However, the Israeli argument is, as has always been the case, narrow-minded in its view of history, or it conveniently applies history to fit whatever political argument Israeli officials or mouthpieces deem handy. Just a few weeks ago, Israeli Prime Minister, Benjamin Netanyahu, absolved the Nazis from the idea behind the Holocaust and pinned the blame on the Palestinian Mufti instead.
Previous intifadas, but more importantly the 1987 "Intifada of the stones," was not constructed as a strategy for liberation, but was a spontaneous reaction to a series of Israeli provocations, and the adjacent failure of the Palestinian leadership, all positioned within the larger context of the ongoing Israeli occupation.
Palestinians do not revolt when "the time is right" for them to do so, but whenever their collective suffering has culminated to the point that they cannot be silenced anymore.

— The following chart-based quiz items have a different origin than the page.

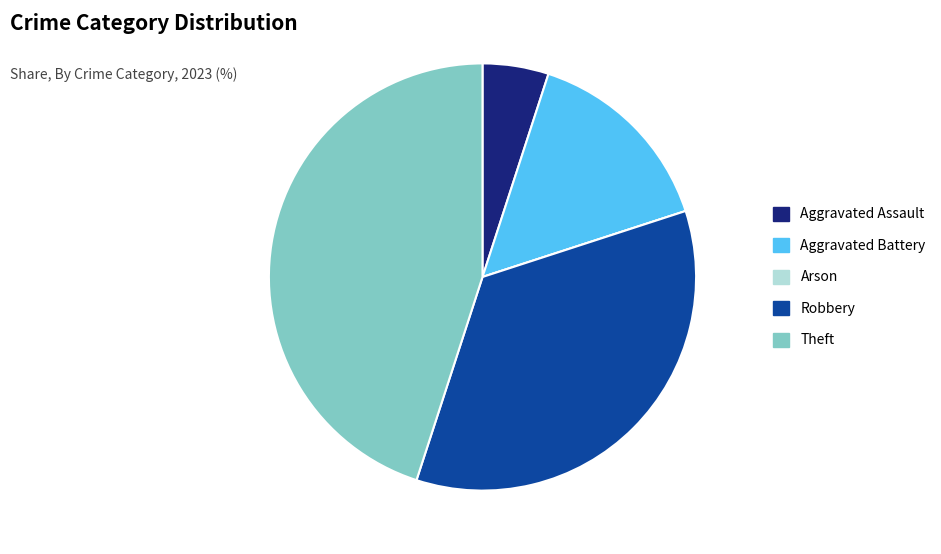

Is it true that Robbery is 35% of the pie?

True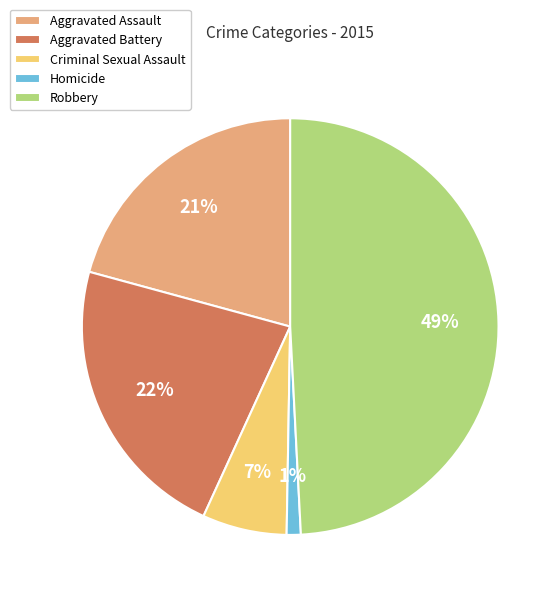

Is Aggravated Assault the majority of the pie?

No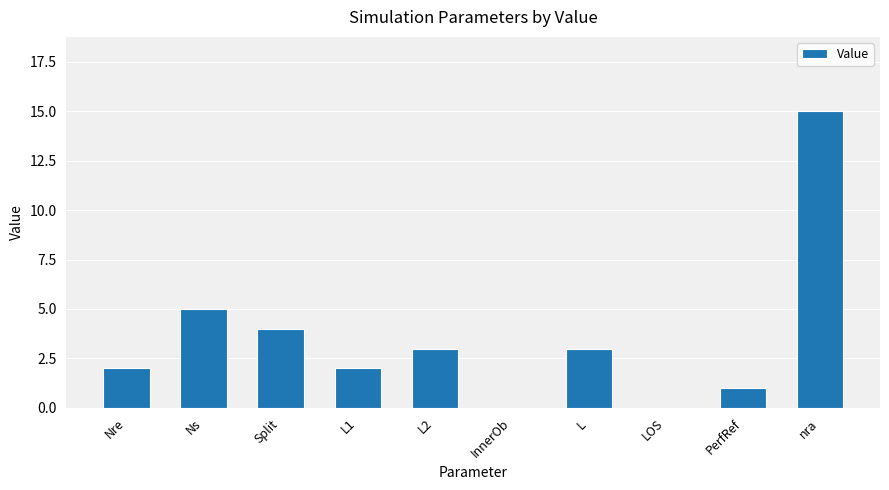

Are the bars horizontal?

No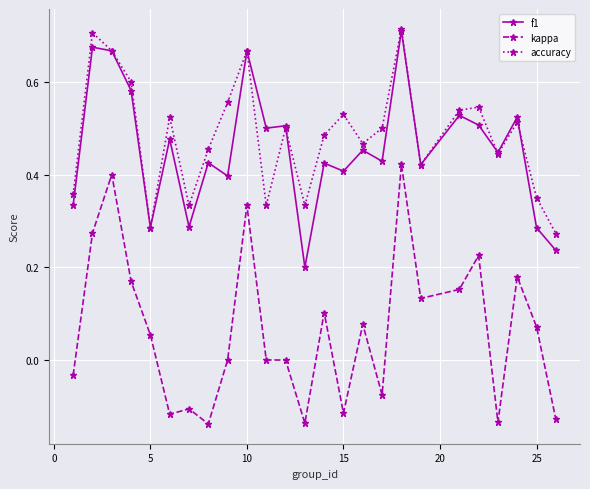

Which series has the widest spread of values?

kappa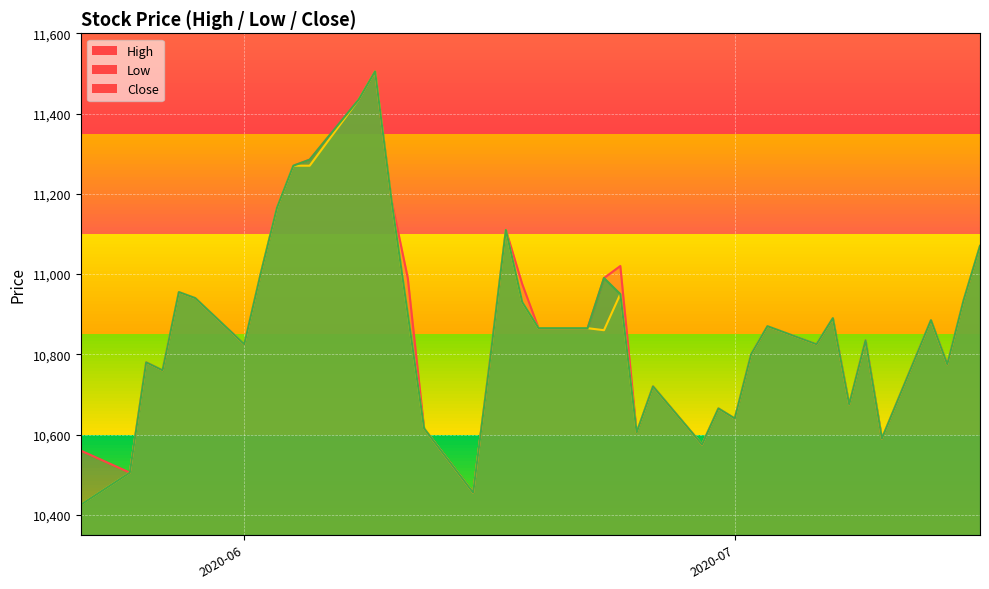

What are all the series names shown in the legend?

High, Low, Close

Those, whether Israeli or even Palestinian intellectuals, who opine about the need for the intifada to do this or that, change directions or tactics, stop altogether or move forward, are simply unable to understand that the momentum of a collective struggle cannot be dictated from above.
This is not to argue that a grassroots, genuine Palestinian leadership that operates outside the confines of fatalism and defeat as demonstrated by the PA is not a necessary step needed to galvanize the popular efforts. But that is a decision to be taken by the youth themselves, and its timing and nature should be determined based on their own reckoning.
The Israelis are counting on their shoot-to-kill policy. The Palestinian leadership is waiting for the anger to fizzle out before resuming its endless quest for a frivolous peace process and financial handouts. The Intifada itself, however, operates on the basis of an entirely different arithmetic: a collective spirit that can neither be intimidated by violence nor procured by funds.
In fact this is precisely why the Intifada started in the first place and, as long as the factors that led to its inception remain in place, it, too, is likely to continue and escalate, not for the sake of liberating Palestine through some magic formula, but for the urgent need to regain national initiative, redefine priorities and a new sense of collective, as Palestinian first and foremost.